Innsbruck (OTS) – These are extremely extraordinary times when a massive wage demand of plus 11.6 percent is perceived by metal workers as surprisingly “moderate”. And yet this wage round will be more than just difficult.
Most of the employer negotiators were probably pleasantly surprised at the unions’ package of demands at the start of the Metaller Round yesterday, even if they would hardly admit it publicly. There was no call for a reduction in working hours (certainly not towards 32 hours) in times of an ever-increasing labor shortage. And even the demand for an increase in wages and salaries still seemed somewhat reserved. Some people had probably even expected 14 or 15 percent instead of the 11.6 percent actually required. The chief negotiator of the PRO-GE union, Reinhold Binder, said at the shakehands with his counterpart on the employers’ side, FMTI chairman Knill: “Here’s to fair negotiations in difficult times, but we both know what responsibility we bear.”
The union may have surprised some employers yesterday with its pro-state tones, but this wage round won’t be any easier. The inflation bar for the last twelve months is 9.6 percent, and trade unionists will probably never agree to a figure below that. The target will even be closer to 10 percent or, not least for optical reasons, slightly above that.
From the perspective of employees, the desire for high qualifications is understandable because they are struggling with the consequences of massive inflation. But entrepreneurs have that too. And at the same time, the economic situation has darkened considerably, and Austria is heading straight for a recession.

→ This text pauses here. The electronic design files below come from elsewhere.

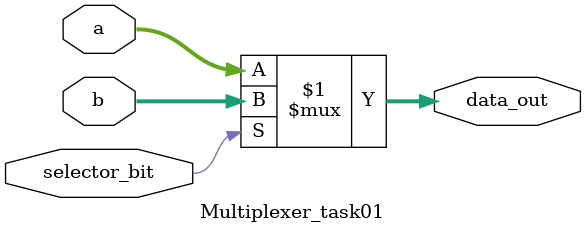
<source format=v>
`timescale 1ns / 1ps


module Multiplexer_task01(
    input[63:0] a,//input a (64 bits)
    input[63:0] b,//input b (64 bits)
    input selector_bit, //selection bit 
    output[63:0] data_out
    );
    
   assign data_out = selector_bit? b:a; 
   //If selection bit is 1, output is b. 
   //If selection but is 0, output is a. 
endmodule

</source>
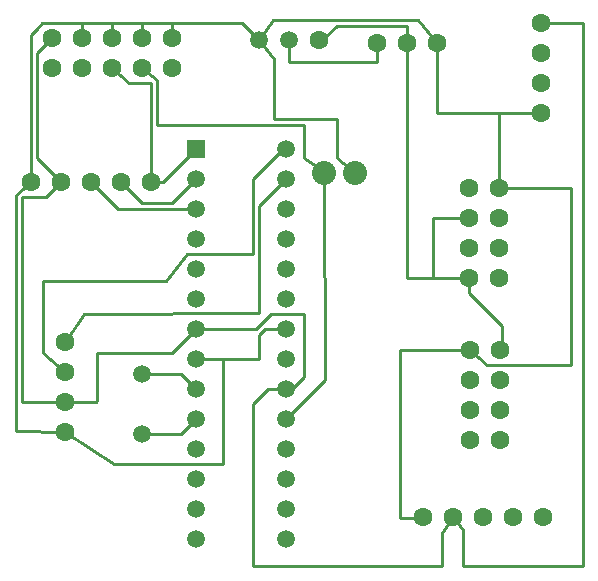
<source format=gtl>
G04 Layer: TopLayer*
G04 EasyEDA v5.9.42, Sun, 03 Mar 2019 13:32:01 GMT*
G04 8358539c5ca44937bce32fba3cbe82d4*
G04 Gerber Generator version 0.2*
G04 Scale: 100 percent, Rotated: No, Reflected: No *
G04 Dimensions in millimeters *
G04 leading zeros omitted , absolute positions ,3 integer and 3 decimal *
%FSLAX33Y33*%
%MOMM*%
G90*
G71D02*

%ADD10C,0.254000*%
%ADD11C,2.032000*%
%ADD12C,1.499997*%
%ADD13R,1.499997X1.499997*%
%ADD14C,1.599997*%

%LPD*%
G54D10*
G01X11938Y16979D02*
G01X15240Y16979D01*
G01X16510Y15709D01*
G01X11938Y11899D02*
G01X15240Y11899D01*
G01X16510Y13169D01*
G01X16510Y13169D01*
G01X12700Y33235D02*
G01X13716Y33235D01*
G01X16510Y36029D01*
G01X16510Y33489D02*
G01X14478Y31457D01*
G01X11938Y31457D01*
G01X10160Y33235D01*
G01X16510Y30949D02*
G01X9906Y30949D01*
G01X7620Y33235D01*
G01X27391Y33997D02*
G01X27391Y33997D01*
G01X27432Y16471D01*
G01X24130Y13169D01*
G01X24130Y36029D02*
G01X23876Y36029D01*
G01X21336Y33489D01*
G01X21336Y27139D01*
G01X15748Y27139D01*
G01X13982Y24853D01*
G01X3556Y24853D01*
G01X3556Y18757D01*
G01X5427Y17142D01*
G01X24130Y33489D02*
G01X21844Y31203D01*
G01X21844Y22072D01*
G01X7012Y22037D01*
G01X5427Y19682D01*
G01X12700Y33235D02*
G01X12700Y41617D01*
G01X10878Y41617D01*
G01X9398Y42880D01*
G01X11938Y42880D02*
G01X13208Y41828D01*
G01X13208Y38061D01*
G01X25654Y38061D01*
G01X25654Y35267D01*
G01X27475Y34069D01*
G01X27391Y33997D01*
G01X24442Y45209D02*
G01X24442Y43395D01*
G01X31865Y43395D01*
G01X31865Y44955D01*
G01X14478Y45420D02*
G01X14478Y46697D01*
G01X20413Y46697D01*
G01X21902Y45209D01*
G01X21902Y45209D02*
G01X23022Y46951D01*
G01X35359Y46951D01*
G01X36946Y44945D01*
G01X21902Y45209D02*
G01X23114Y43649D01*
G01X23114Y38569D01*
G01X28448Y38569D01*
G01X28448Y35267D01*
G01X29972Y33997D01*
G01X24130Y20789D02*
G01X22352Y20789D01*
G01X21844Y20281D01*
G01X21844Y18249D01*
G01X16510Y18249D01*
G01X16510Y18249D02*
G01X18796Y18249D01*
G01X18796Y9359D01*
G01X9624Y9359D01*
G01X5427Y12062D01*
G01X5428Y14602D02*
G01X8036Y14602D01*
G01X8128Y14693D01*
G01X8128Y18757D01*
G01X14478Y18757D01*
G01X16510Y20789D01*
G01X5427Y14602D02*
G01X1778Y14602D01*
G01X1778Y31965D01*
G01X3810Y31965D01*
G01X5080Y33235D01*
G01X2540Y33235D02*
G01X1270Y32146D01*
G01X1270Y12143D01*
G01X5427Y12062D01*
G01X6858Y45420D02*
G01X6858Y46697D01*
G01X6858Y46697D01*
G01X3515Y46697D01*
G01X3048Y46189D01*
G01X2540Y45686D01*
G01X2540Y33235D01*
G01X26982Y45209D02*
G01X27213Y45209D01*
G01X28448Y46443D01*
G01X34406Y46443D01*
G01X34406Y44955D01*
G01X34405Y44955D02*
G01X34405Y25105D01*
G01X39674Y25105D01*
G01X39673Y25105D02*
G01X39673Y23788D01*
G01X42418Y21043D01*
G01X42418Y19129D01*
G01X42297Y19009D01*
G01X36945Y44955D02*
G01X36945Y39072D01*
G01X45707Y39072D01*
G01X42214Y32725D02*
G01X42204Y38016D01*
G01X42204Y39072D01*
G01X45707Y39071D01*
G01X42214Y32725D02*
G01X48260Y32727D01*
G01X48260Y17744D01*
G01X41148Y17741D01*
G01X39756Y19009D01*
G01X39756Y19009D02*
G01X33782Y19011D01*
G01X33782Y4787D01*
G01X35704Y4787D01*
G01X35740Y4823D01*
G01X24130Y15709D02*
G01X22606Y15709D01*
G01X21336Y14439D01*
G01X21336Y723D01*
G01X37338Y723D01*
G01X37338Y3517D01*
G01X38280Y4823D01*
G01X38280Y4823D01*
G01X16510Y20789D02*
G01X21590Y20789D01*
G01X22860Y22059D01*
G01X25654Y22059D01*
G01X25654Y16725D01*
G01X24130Y15201D01*
G01X45707Y46692D02*
G01X49276Y46697D01*
G01X49276Y723D01*
G01X39116Y723D01*
G01X39116Y3771D01*
G01X38280Y4823D01*
G01X39674Y30185D02*
G01X36578Y30185D01*
G01X36576Y30187D01*
G01X36576Y25204D01*
G01X36647Y25105D01*
G01X14478Y45420D02*
G01X14478Y46697D01*
G01X11938Y46697D01*
G01X11938Y45420D01*
G01X11938Y45420D02*
G01X11938Y46697D01*
G01X9398Y46697D01*
G01X9398Y46697D02*
G01X6858Y46697D01*
G01X6858Y45420D01*
G01X4318Y45420D02*
G01X3048Y44162D01*
G01X3048Y35267D01*
G01X5080Y33235D01*
G01X9398Y46697D02*
G01X9398Y45419D01*
G54D11*
G01X29972Y33997D03*
G01X27391Y33997D03*
G54D12*
G01X11938Y16979D03*
G01X11938Y11899D03*
G01X24130Y3009D03*
G01X24130Y5549D03*
G01X24130Y8089D03*
G01X24130Y10629D03*
G01X24130Y13169D03*
G01X24130Y15709D03*
G01X24130Y18249D03*
G01X24130Y20789D03*
G01X24130Y23329D03*
G01X24130Y25869D03*
G01X24130Y28409D03*
G01X24130Y30949D03*
G01X24130Y33489D03*
G01X24130Y36029D03*
G01X16510Y3009D03*
G01X16510Y5549D03*
G01X16510Y8089D03*
G01X16510Y10629D03*
G01X16510Y13169D03*
G01X16510Y15709D03*
G01X16510Y18249D03*
G01X16510Y20789D03*
G01X16510Y23329D03*
G01X16510Y25869D03*
G01X16510Y28409D03*
G01X16510Y30949D03*
G01X16510Y33489D03*
G54D13*
G01X16510Y36029D03*
G54D14*
G01X45707Y41611D03*
G01X45707Y44151D03*
G01X45707Y39071D03*
G01X45707Y46691D03*
G01X35740Y4823D03*
G01X38280Y4823D03*
G01X40820Y4823D03*
G01X43360Y4823D03*
G01X45900Y4823D03*
G01X39673Y30185D03*
G01X42213Y30185D03*
G01X39673Y27645D03*
G01X42213Y27645D03*
G01X39673Y25105D03*
G01X42213Y25105D03*
G01X39673Y32725D03*
G01X42213Y32725D03*
G01X39757Y16469D03*
G01X42297Y16469D03*
G01X39757Y13929D03*
G01X42297Y13929D03*
G01X39757Y11389D03*
G01X42297Y11389D03*
G01X39757Y19009D03*
G01X42297Y19009D03*
G01X26982Y45209D03*
G54D12*
G01X21902Y45209D03*
G01X24442Y45209D03*
G54D14*
G01X31865Y44955D03*
G01X34405Y44955D03*
G01X36945Y44955D03*
G01X5080Y33235D03*
G01X7620Y33235D03*
G01X10160Y33235D03*
G01X2540Y33235D03*
G01X12700Y33235D03*
G01X6858Y42879D03*
G01X6858Y45419D03*
G01X9398Y42879D03*
G01X9398Y45419D03*
G01X11938Y42879D03*
G01X11938Y45419D03*
G01X4318Y42879D03*
G01X4318Y45419D03*
G01X14478Y42879D03*
G01X14478Y45419D03*
G01X5427Y12062D03*
G01X5427Y14602D03*
G01X5427Y17142D03*
G01X5427Y19682D03*
M00*
M02*

</source>
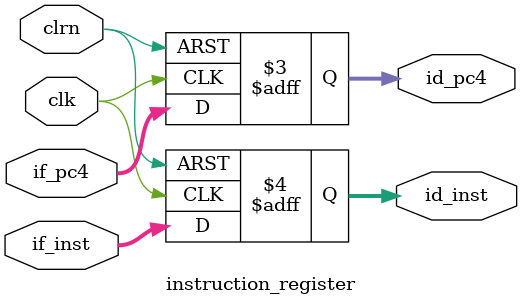
<source format=v>
`timescale 1ns / 1ps
module instruction_register(if_pc4,if_inst,clk,clrn,id_pc4,id_inst
    );
	input [31:0] if_pc4, if_inst;
	input clk, clrn;
	output [31:0] id_pc4, id_inst;
	reg [31:0] id_pc4, id_inst;
	
	always @ (posedge clk or negedge clrn)
		if(clrn == 0)
			begin 
				id_pc4 <= 0;
				id_inst <= 0;
			end
		else
			begin
				id_pc4 <= if_pc4;
				id_inst <= if_inst;
			end

endmodule

</source>
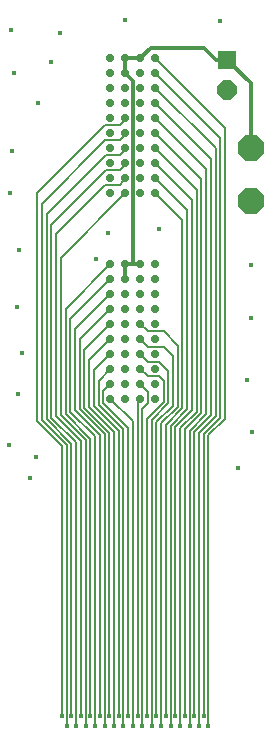
<source format=gtl>
G75*
%MOIN*%
%OFA0B0*%
%FSLAX25Y25*%
%IPPOS*%
%LPD*%
%AMOC8*
5,1,8,0,0,1.08239X$1,22.5*
%
%ADD10OC8,0.02800*%
%ADD11OC8,0.06496*%
%ADD12R,0.06496X0.06496*%
%ADD13OC8,0.08858*%
%ADD14C,0.01587*%
%ADD15C,0.01200*%
%ADD16C,0.00500*%
D10*
X0131795Y0159459D03*
X0131795Y0164459D03*
X0131795Y0169459D03*
X0131795Y0174459D03*
X0131795Y0179459D03*
X0131795Y0184459D03*
X0131795Y0189459D03*
X0131795Y0194459D03*
X0131795Y0199459D03*
X0131795Y0204459D03*
X0136795Y0204459D03*
X0141795Y0204459D03*
X0141795Y0199459D03*
X0136795Y0199459D03*
X0136795Y0194459D03*
X0141795Y0194459D03*
X0141795Y0189459D03*
X0136795Y0189459D03*
X0136795Y0184459D03*
X0141795Y0184459D03*
X0141795Y0179459D03*
X0136795Y0179459D03*
X0136795Y0174459D03*
X0141795Y0174459D03*
X0141795Y0169459D03*
X0136795Y0169459D03*
X0136795Y0164459D03*
X0141795Y0164459D03*
X0141795Y0159459D03*
X0136795Y0159459D03*
X0146795Y0159459D03*
X0146795Y0164459D03*
X0146795Y0169459D03*
X0146795Y0174459D03*
X0146795Y0179459D03*
X0146795Y0184459D03*
X0146795Y0189459D03*
X0146795Y0194459D03*
X0146795Y0199459D03*
X0146795Y0204459D03*
X0146795Y0227975D03*
X0146795Y0232975D03*
X0141795Y0232975D03*
X0136795Y0232975D03*
X0136795Y0227975D03*
X0141795Y0227975D03*
X0131795Y0227975D03*
X0131795Y0232975D03*
X0131795Y0237975D03*
X0131795Y0242975D03*
X0131795Y0247975D03*
X0131795Y0252975D03*
X0131795Y0257975D03*
X0131795Y0262975D03*
X0131795Y0267975D03*
X0131795Y0272975D03*
X0136795Y0272975D03*
X0136795Y0267975D03*
X0141795Y0267975D03*
X0141795Y0272975D03*
X0146795Y0272975D03*
X0146795Y0267975D03*
X0146795Y0262975D03*
X0146795Y0257975D03*
X0141795Y0257975D03*
X0136795Y0257975D03*
X0136795Y0262975D03*
X0141795Y0262975D03*
X0141795Y0252975D03*
X0136795Y0252975D03*
X0136795Y0247975D03*
X0141795Y0247975D03*
X0141795Y0242975D03*
X0136795Y0242975D03*
X0136795Y0237975D03*
X0141795Y0237975D03*
X0146795Y0237975D03*
X0146795Y0242975D03*
X0146795Y0247975D03*
X0146795Y0252975D03*
D11*
X0170791Y0262510D03*
D12*
X0170791Y0272510D03*
D13*
X0178665Y0242982D03*
X0178665Y0225266D03*
D14*
X0105043Y0133140D03*
X0107012Y0140226D03*
X0097957Y0144163D03*
X0101106Y0161092D03*
X0102287Y0174872D03*
X0100713Y0190226D03*
X0101500Y0209124D03*
X0098350Y0228022D03*
X0099138Y0242195D03*
X0107799Y0257943D03*
X0099531Y0268179D03*
X0098744Y0282352D03*
X0112130Y0271722D03*
X0114886Y0281565D03*
X0136539Y0285896D03*
X0168429Y0285502D03*
X0147957Y0216211D03*
X0131028Y0214636D03*
X0127091Y0205974D03*
X0177484Y0165817D03*
X0179059Y0148494D03*
X0174335Y0136289D03*
X0178665Y0186289D03*
X0178665Y0204006D03*
X0162917Y0053612D03*
X0159768Y0053612D03*
X0156618Y0053612D03*
X0153468Y0053612D03*
X0151894Y0050463D03*
X0155043Y0050463D03*
X0158193Y0050463D03*
X0161343Y0050463D03*
X0164492Y0050463D03*
X0150319Y0053612D03*
X0147169Y0053612D03*
X0144020Y0053612D03*
X0140870Y0053612D03*
X0137720Y0053612D03*
X0134571Y0053612D03*
X0131421Y0053612D03*
X0128272Y0053612D03*
X0129846Y0050463D03*
X0126697Y0050463D03*
X0123547Y0050463D03*
X0120398Y0050463D03*
X0117248Y0050463D03*
X0115673Y0053612D03*
X0118823Y0053612D03*
X0121972Y0053612D03*
X0125122Y0053612D03*
X0132996Y0050463D03*
X0136146Y0050463D03*
X0139295Y0050463D03*
X0142445Y0050463D03*
X0145594Y0050463D03*
X0148744Y0050463D03*
D15*
X0136795Y0199459D02*
X0136795Y0204459D01*
X0139295Y0204459D01*
X0141795Y0204459D01*
X0139295Y0204459D02*
X0139295Y0265475D01*
X0136795Y0267975D01*
X0136795Y0272975D01*
X0141795Y0272975D01*
X0145267Y0276447D01*
X0162917Y0276447D01*
X0166854Y0272510D01*
X0170791Y0272510D01*
X0178665Y0264636D01*
X0178665Y0242982D01*
D16*
X0170004Y0249766D02*
X0170004Y0152825D01*
X0164492Y0147313D01*
X0164492Y0050463D01*
X0162917Y0053612D02*
X0162917Y0147707D01*
X0168429Y0153218D01*
X0168429Y0246341D01*
X0146795Y0267975D01*
X0146795Y0272975D02*
X0170004Y0249766D01*
X0166854Y0242916D02*
X0166854Y0153612D01*
X0161343Y0148100D01*
X0161343Y0050463D01*
X0158193Y0050463D02*
X0158193Y0148888D01*
X0163705Y0154400D01*
X0163705Y0236065D01*
X0146795Y0252975D01*
X0146795Y0247975D02*
X0162130Y0232640D01*
X0162130Y0154793D01*
X0156618Y0149281D01*
X0156618Y0053612D01*
X0153468Y0053612D02*
X0153468Y0150069D01*
X0158980Y0155581D01*
X0158980Y0225790D01*
X0146795Y0237975D01*
X0146795Y0242975D02*
X0160555Y0229215D01*
X0160555Y0155187D01*
X0155043Y0149675D01*
X0155043Y0050463D01*
X0151894Y0050463D02*
X0151894Y0150463D01*
X0157405Y0155974D01*
X0157405Y0222365D01*
X0146795Y0232975D01*
X0146795Y0227975D02*
X0155831Y0218939D01*
X0155831Y0156368D01*
X0150319Y0150856D01*
X0150319Y0053612D01*
X0147169Y0053612D02*
X0147169Y0151644D01*
X0152681Y0157155D01*
X0152681Y0173691D01*
X0149531Y0176841D01*
X0144413Y0176841D01*
X0144392Y0176862D01*
X0141795Y0179459D01*
X0144295Y0181959D02*
X0141795Y0184458D01*
X0141795Y0184459D01*
X0144295Y0181959D02*
X0149531Y0181959D01*
X0154256Y0177234D01*
X0154256Y0156762D01*
X0148744Y0151250D01*
X0148744Y0050463D01*
X0145594Y0050463D02*
X0145594Y0152431D01*
X0151106Y0157943D01*
X0151106Y0168712D01*
X0147957Y0171862D01*
X0144392Y0171862D01*
X0141795Y0174459D01*
X0141795Y0169459D02*
X0144256Y0166998D01*
X0147957Y0166998D01*
X0149531Y0165423D01*
X0149531Y0158337D01*
X0144020Y0152825D01*
X0144020Y0053612D01*
X0140870Y0053612D02*
X0140870Y0158533D01*
X0141795Y0159459D01*
X0144413Y0157943D02*
X0142445Y0155974D01*
X0142445Y0050463D01*
X0139295Y0050463D02*
X0139295Y0151959D01*
X0131795Y0159459D01*
X0129453Y0157943D02*
X0137720Y0149675D01*
X0137720Y0053612D01*
X0134571Y0053612D02*
X0134571Y0148888D01*
X0126303Y0157155D01*
X0126303Y0168966D01*
X0131795Y0174459D01*
X0131795Y0169459D02*
X0127878Y0165541D01*
X0127878Y0157549D01*
X0136146Y0149281D01*
X0136146Y0050463D01*
X0132996Y0050463D02*
X0132996Y0148494D01*
X0124728Y0156762D01*
X0124728Y0172392D01*
X0131795Y0179459D01*
X0131795Y0184459D02*
X0123154Y0175817D01*
X0123154Y0156368D01*
X0131421Y0148100D01*
X0131421Y0053612D01*
X0128272Y0053612D02*
X0128272Y0147313D01*
X0120004Y0155581D01*
X0120004Y0182667D01*
X0131795Y0194459D01*
X0131795Y0189459D02*
X0121579Y0179242D01*
X0121579Y0155974D01*
X0129846Y0147707D01*
X0129846Y0050463D01*
X0126697Y0050463D02*
X0126697Y0146919D01*
X0118429Y0155187D01*
X0118429Y0186092D01*
X0131795Y0199459D01*
X0131795Y0204459D02*
X0116854Y0189518D01*
X0116854Y0154400D01*
X0125122Y0146132D01*
X0125122Y0053612D01*
X0121972Y0053612D02*
X0121972Y0145344D01*
X0113705Y0153612D01*
X0113705Y0214242D01*
X0130075Y0230612D01*
X0135067Y0230612D01*
X0136795Y0232975D01*
X0134932Y0235612D02*
X0130350Y0235612D01*
X0112130Y0217392D01*
X0112130Y0153218D01*
X0120398Y0144951D01*
X0120398Y0050463D01*
X0123547Y0050463D02*
X0123547Y0145738D01*
X0115280Y0154006D01*
X0115280Y0206459D01*
X0136795Y0227975D01*
X0134932Y0235612D02*
X0137295Y0237975D01*
X0136795Y0237975D01*
X0134932Y0240612D02*
X0137295Y0242975D01*
X0136795Y0242975D01*
X0134932Y0240612D02*
X0130232Y0240612D01*
X0110555Y0220935D01*
X0110555Y0152825D01*
X0118823Y0144557D01*
X0118823Y0053612D01*
X0115673Y0053612D02*
X0115673Y0143770D01*
X0107405Y0152037D01*
X0107405Y0228022D01*
X0129996Y0250612D01*
X0134932Y0250612D01*
X0137295Y0252975D01*
X0136795Y0252975D01*
X0136795Y0247975D02*
X0137295Y0247975D01*
X0134932Y0245612D01*
X0130114Y0245612D01*
X0108980Y0224478D01*
X0108980Y0152431D01*
X0117248Y0144163D01*
X0117248Y0050463D01*
X0159768Y0053612D02*
X0159768Y0148494D01*
X0165280Y0154006D01*
X0165280Y0239491D01*
X0146795Y0257975D01*
X0146795Y0262975D02*
X0166854Y0242916D01*
X0141795Y0164459D02*
X0144413Y0161840D01*
X0144413Y0157943D01*
X0131795Y0164459D02*
X0129453Y0162116D01*
X0129453Y0157943D01*
M02*

</source>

With the employees and the entrepreneurs, there are two sides in the negotiating ring, neither of which, as with the Corona lockdowns, were the trigger for the increase in costs. In the first year of the pandemic, 2020, employers and unions presented a lightning wage agreement to the extent of inflation (at that time only 1.45 percent). Because Corona was a global problem, the economy was able to cope well thanks to massive government intervention.
Now the situation is far more dangerous. When it comes to inflation, Austria is significantly higher than many competing countries. As in the previous year, the companies and the location in Austria are losing ground when personnel and other costs increase faster than elsewhere. It would be nice if the social partnership, which some have declared dead, would pull together more this year instead of escalating. But politicians are even more required to curb inflation even more vigorously. The numbers prove it: it has been pretty unsuccessful so far.